• [TASK ITEM]: Each record below must come back exactly as written; its pictures must not.

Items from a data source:
__________________________________________________
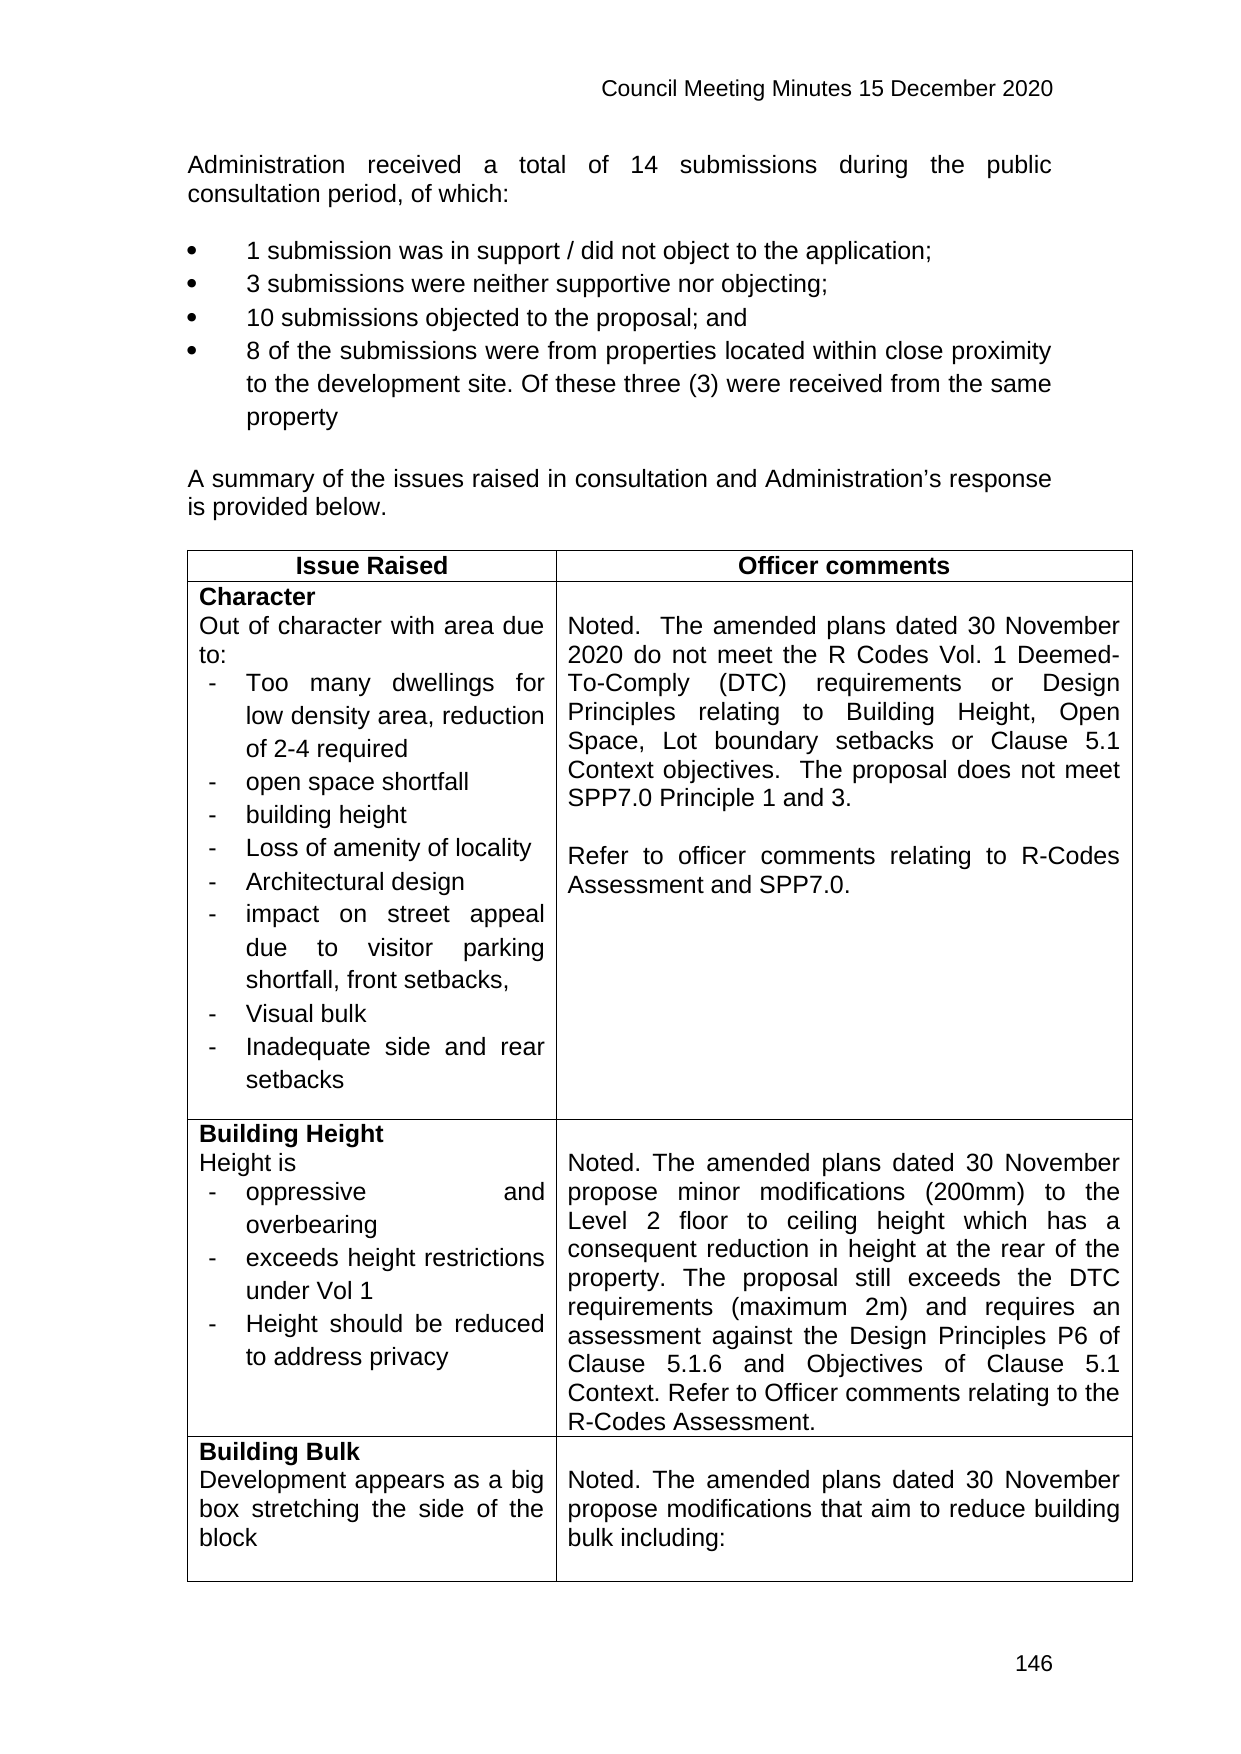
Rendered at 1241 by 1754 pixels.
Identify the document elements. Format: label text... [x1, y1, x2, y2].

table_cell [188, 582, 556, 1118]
text Administration received a total of 14 submissions during the public consultation period, of which: [187, 150, 1053, 207]
list 1 submission was in support / did not object to the application; [187, 236, 1053, 265]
__________________________________________________
• [PROBLEM SOLUTION]:
Rendered at 1241 by 1754 pixels.
Identify the document elements. Format: label text... [x1, y1, x2, y2].

table_cell [188, 582, 556, 1118]
text Administration received a total of 14 submissions during the public consultation period, of which: [187, 150, 1053, 207]
list 1 submission was in support / did not object to the application; [187, 236, 1053, 265]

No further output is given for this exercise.